- William Karspeck is the mayor of Berthoud, Colorado, a town of about 12,000 people.
- He only makes an annual income of $6,000 as mayor so he was looking for other sources of income.
- When the pandemic hit, and with few food delivery options in town, he had an idea.
William Karspeck spends a few hours every day in city council meetings and prepping for public speeches. Around lunch time, his phone buzzes. He’s called to fulfill a new food order for a local customer, and he promptly drops what he’s doing and heads out the door.
Karspeck, 35, is the mayor of Berthoud, a Colorado town of about 12,000 residents. He also happens to be one of the only food delivery couriers in town. For a a six-dollar delivery fee on an app he created, the mayor will hand deliver your food.
In March 2020, Karspeck created his own app called Berthoud Marketplace to offer food delivery to locals when the pandemic hit. Berthoud is not necessarily a food desert, but many mom-and-pop restaurants couldn’t afford to partner with apps like DoorDash or GrubHub, which can charge these restaurants up to a 30% commission fee. (GrubHub currently only offers deliveries of its own branded convenience store products to Berthoud and neighboring towns.)
Karspeck saw a need, and decided to take this industry on himself.
How a mayor became the town’s premiere food courier
“This is my only other source of income,” Karspeck told Insider. “I haven’t taken a single day off since I started.” As mayor, he makes $6,000 a year.
When he left his previous career in HR and became mayor of Berthoud, where he was born and raised, he was looking for supplemental income. He knew there was a market for food delivery that national corporations couldn’t meet, or simply didn’t prioritize. So he took it upon himself to research app developers, who helped him create a basic platform that allowed residents to submit food orders from three local restaurants and coffee shops that he got on board. He’s since gotten ten businesses onto the app.
He pays a third party app-making company a subscription of $120 a month to keep his app running. He doesn’t charge a commission from any of the local restaurants he works with, but he charges customers a flat $6 delivery fee and an 8% processing fee.
“I’d love to say it’s been a fairy tale ever since, but just like any small business, there’s tons of hiccups,” Karspeck said. He said the rudimentary app is often glitchy, and he doesn’t have a tech background to resolve these issues. Oftentimes, if a customer’s order doesn’t go through or there’s an issue with it, Karspeck will have to call the restaurant himself to re-place the order.

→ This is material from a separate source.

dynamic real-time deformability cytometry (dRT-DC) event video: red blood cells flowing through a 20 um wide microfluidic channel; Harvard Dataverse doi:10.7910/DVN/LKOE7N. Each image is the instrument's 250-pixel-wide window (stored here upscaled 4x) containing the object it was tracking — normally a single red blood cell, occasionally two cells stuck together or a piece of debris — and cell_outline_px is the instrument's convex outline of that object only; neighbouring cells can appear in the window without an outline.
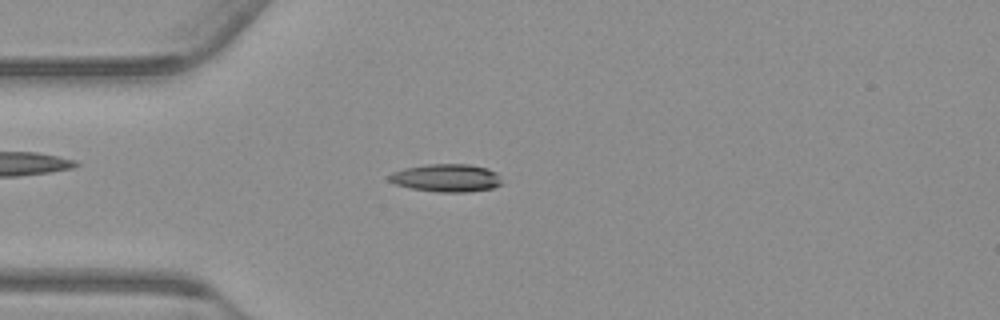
{"species": "common noctule bat (a hibernating species)", "species_latin": "Nyctalus noctula", "temperature_condition": "warm", "stored_images_in_passage": 54, "camera_frame_rate_fps": 3000, "um_per_image_px": 0.085, "animal": {"sex": "male", "body_mass_g": 23.1, "forearm_length_mm": 52.7}, "frame": {"image": 1, "passage_image": 14, "time_ms": 4.333, "image_size_px": [1000, 320], "cell_outline_px": [[504, 184], [492, 188], [468, 192], [436, 192], [412, 188], [396, 184], [388, 180], [388, 176], [392, 172], [404, 168], [424, 164], [468, 164], [488, 168], [496, 172], [500, 176]], "centroid_in_image_um": [37.97, 15.12], "position_along_channel_um": 47.0, "area_um2": 18.5}}
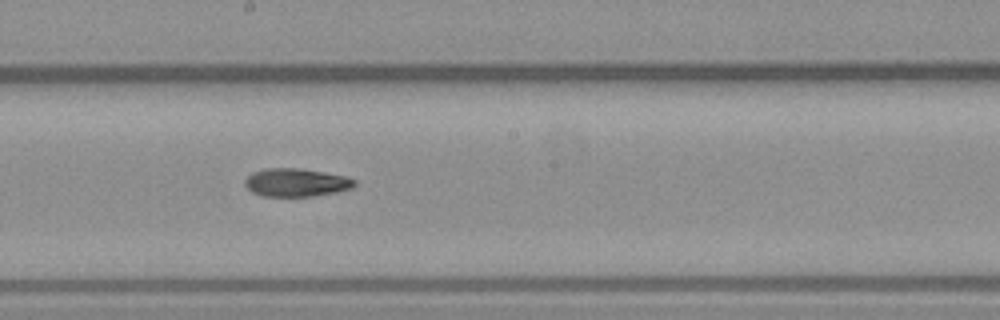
{"frame": {"image": 2, "passage_image": 29, "time_ms": 9.333, "image_size_px": [1000, 320], "cell_outline_px": [[356, 184], [352, 188], [336, 192], [312, 196], [260, 196], [252, 192], [244, 184], [244, 180], [252, 172], [264, 168], [300, 168], [324, 172], [344, 176], [356, 180]], "centroid_in_image_um": [25.15, 15.51], "position_along_channel_um": 223.1, "area_um2": 18.03}}
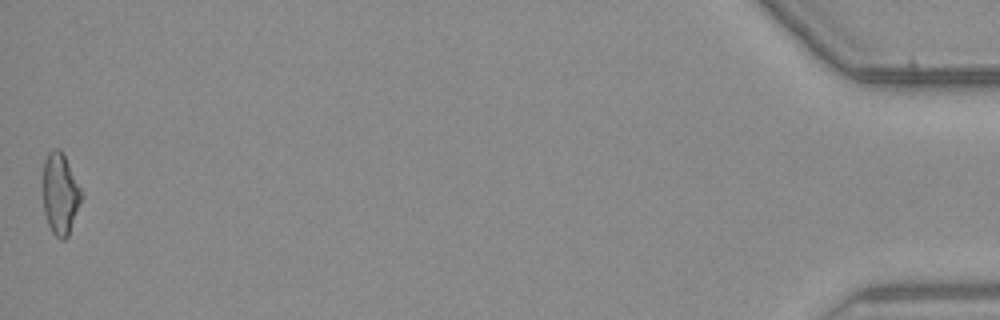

“I am a terrible businessperson,” Karspeck said. “It’s fun as heck, but it’s also scary and challenging. To afford a better app means a significant increase in investment, and that I just can’t afford right now. So I’m hoping one day I’ll be able to upgrade it, but bottom line, it works.”
Karspeck has made over 2,500 deliveries around town since 2020, and has recruited the part-time help of another local business owner to drive deliveries during particularly busy hours, like Friday or Saturday nights. But, for the the most part, if anyone in the region wants food delivered, it’s the mayor running it himself.
Karspeck wants to scale, but knows he can’t directly compete with big national apps
Berthoud is a 50-minute drive north of Denver, which has ranked in the top ten of cities where people flocked to during the pandemic. As a result, Karspeck has seen an unexpected and fast population growth over the years (in the last ten years Berthoud has doubled in size, from 5,100 in the 2010s to over 10,000 in 2020). Many remote-friendly towns, also known as “Zoomtowns,” have seen population surge during the pandemic.
The mayor said he’s aware his limited business and tech background means he could be easily beaten out by national delivery companies if they wanted to invest in rural American towns. But that’s also not his main goal. He wants locals to know he has their best interest in mind.
Recently, he’s been working with a woman who grows local produce just outside of town to help deliver her homegrown food to Berthoud residents.
“It’s not really keeping up with the GrubHubs and Doordashes — I know I can’t do that, I don’t have the money,” Karspeck said. “What I can do is try to keep things local as much as possible. The idea of you could grow something in native soil, not treated with chemicals, and have it brought to you incredibly fresh for the price that we can do it at. That excites me.”
“There was an ego thing in the beginning because never in my life would I think I would be carrying a delivery bag, but it’s work,” Karspeck added. “There’s a community here.”